Suzanne Forbes is a traditionally trained figurative artist who makes documentary art of queer culture and Berlin life. She also works in mixed media. She is a former New Yorker who immigrated to Berlin with her third husband and their two cats. Her work is crowdfunded by the support of her Patrons on Patreon; you could help! In previous lives Suzanne was a graffiti artist in downtown NY, a courtroom artist for CBS and CNN, a penciller for DC Comics on Star Trek, and a live-drawing chronicler of Bay Area alternative culture.

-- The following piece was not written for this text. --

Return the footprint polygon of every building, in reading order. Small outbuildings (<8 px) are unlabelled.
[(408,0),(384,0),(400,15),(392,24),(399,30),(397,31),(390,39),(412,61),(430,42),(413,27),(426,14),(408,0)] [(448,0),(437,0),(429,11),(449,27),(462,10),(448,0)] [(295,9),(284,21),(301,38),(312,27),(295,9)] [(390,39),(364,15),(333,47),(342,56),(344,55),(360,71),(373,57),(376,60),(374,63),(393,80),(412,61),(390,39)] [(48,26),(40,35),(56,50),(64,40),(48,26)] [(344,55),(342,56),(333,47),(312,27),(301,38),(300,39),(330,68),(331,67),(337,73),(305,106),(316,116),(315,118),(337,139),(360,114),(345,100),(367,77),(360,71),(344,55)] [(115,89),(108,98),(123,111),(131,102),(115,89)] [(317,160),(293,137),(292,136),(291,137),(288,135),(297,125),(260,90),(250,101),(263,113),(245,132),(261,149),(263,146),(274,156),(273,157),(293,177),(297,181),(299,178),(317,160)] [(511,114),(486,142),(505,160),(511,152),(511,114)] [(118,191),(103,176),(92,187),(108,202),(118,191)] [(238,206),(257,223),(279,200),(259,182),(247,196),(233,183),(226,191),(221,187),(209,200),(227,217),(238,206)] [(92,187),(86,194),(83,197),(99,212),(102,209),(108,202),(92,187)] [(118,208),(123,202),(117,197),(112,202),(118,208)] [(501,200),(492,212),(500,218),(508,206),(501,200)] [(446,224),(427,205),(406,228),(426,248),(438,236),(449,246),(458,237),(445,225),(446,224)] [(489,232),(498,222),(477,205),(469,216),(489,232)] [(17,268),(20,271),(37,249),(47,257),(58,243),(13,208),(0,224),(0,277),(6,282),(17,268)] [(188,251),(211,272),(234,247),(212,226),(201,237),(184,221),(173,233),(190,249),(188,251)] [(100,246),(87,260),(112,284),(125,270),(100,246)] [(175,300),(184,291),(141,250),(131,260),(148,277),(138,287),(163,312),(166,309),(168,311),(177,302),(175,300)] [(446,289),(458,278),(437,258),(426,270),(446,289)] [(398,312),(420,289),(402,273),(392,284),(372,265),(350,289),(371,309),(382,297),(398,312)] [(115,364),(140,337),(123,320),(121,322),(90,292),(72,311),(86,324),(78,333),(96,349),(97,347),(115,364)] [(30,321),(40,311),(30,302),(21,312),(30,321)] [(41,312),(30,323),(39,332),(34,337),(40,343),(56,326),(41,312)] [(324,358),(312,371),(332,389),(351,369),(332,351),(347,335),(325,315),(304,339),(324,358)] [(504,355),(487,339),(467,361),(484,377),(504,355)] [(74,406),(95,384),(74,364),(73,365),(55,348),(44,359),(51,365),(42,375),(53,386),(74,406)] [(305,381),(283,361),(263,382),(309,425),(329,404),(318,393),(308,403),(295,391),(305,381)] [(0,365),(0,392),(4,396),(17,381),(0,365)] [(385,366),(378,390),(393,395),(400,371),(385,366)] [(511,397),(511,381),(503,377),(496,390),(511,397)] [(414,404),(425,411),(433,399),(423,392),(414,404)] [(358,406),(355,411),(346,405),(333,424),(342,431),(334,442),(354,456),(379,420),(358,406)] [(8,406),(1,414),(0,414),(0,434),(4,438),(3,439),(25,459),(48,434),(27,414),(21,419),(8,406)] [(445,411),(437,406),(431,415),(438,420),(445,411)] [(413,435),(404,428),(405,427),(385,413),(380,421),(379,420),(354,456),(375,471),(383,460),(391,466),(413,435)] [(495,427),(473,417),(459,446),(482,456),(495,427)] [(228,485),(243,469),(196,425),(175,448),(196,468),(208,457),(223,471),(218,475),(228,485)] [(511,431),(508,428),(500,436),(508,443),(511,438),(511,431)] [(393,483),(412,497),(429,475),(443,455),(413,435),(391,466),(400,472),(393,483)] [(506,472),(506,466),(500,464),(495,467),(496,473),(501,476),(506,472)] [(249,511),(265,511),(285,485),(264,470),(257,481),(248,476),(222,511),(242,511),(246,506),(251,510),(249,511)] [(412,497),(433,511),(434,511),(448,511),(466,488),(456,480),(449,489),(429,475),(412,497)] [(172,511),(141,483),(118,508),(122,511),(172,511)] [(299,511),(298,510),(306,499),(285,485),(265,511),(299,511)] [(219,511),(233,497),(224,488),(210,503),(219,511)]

5 thoughts on “Horrible creature attacks in the night!

  1. kleer001

    Our Sheba had a loving but distant in the last few months, but for years before that it was very much consent based with dollups of nake ape based executive function. Such as a spray bottle by the bed in cases of nocturnal noise makings. Also she was very affectionate going-to-bed (as opposed to actual sleep), often stomping on me knackers-as-pillows.

    What about your catses and human foods? We would offer up sacrafices of the occasional meats or bready noms. ‘Pancake cat’ is not a paneldrome, but it feels like it should be.

    Reply
    1. Suzanne Forbes Post author

      Ha ha Morgan demands all the offerins! She must have a taste of all the humans food, if they contain dairy or butter, she must drink from all water glasses, she must sniff all the things! Oh gosh, did your Sheba go to Rainbow Bridge?

      Reply
  2. Pat Ketchum

    Oh, that is a “bad” activity. Those box bites look like something from an assembly line. Maybe she could get a job ? I still practice the occasional “cat scooper upper” but it is not appreciated, never was (by my cats anyway). But then there has to be a little satisfaction in doing it anyway.

    Reply
    1. Suzanne Forbes Post author

      Morgan has been known to shred documents, such as papers from the vet or the IRS, so neatly and thoroughly it was not actually necessary to put them through the shredder. I think part of the satisfaction of scooping-up is the outrage of the “scoopee”. It is the one time we actually demand they do their job of being “pets”.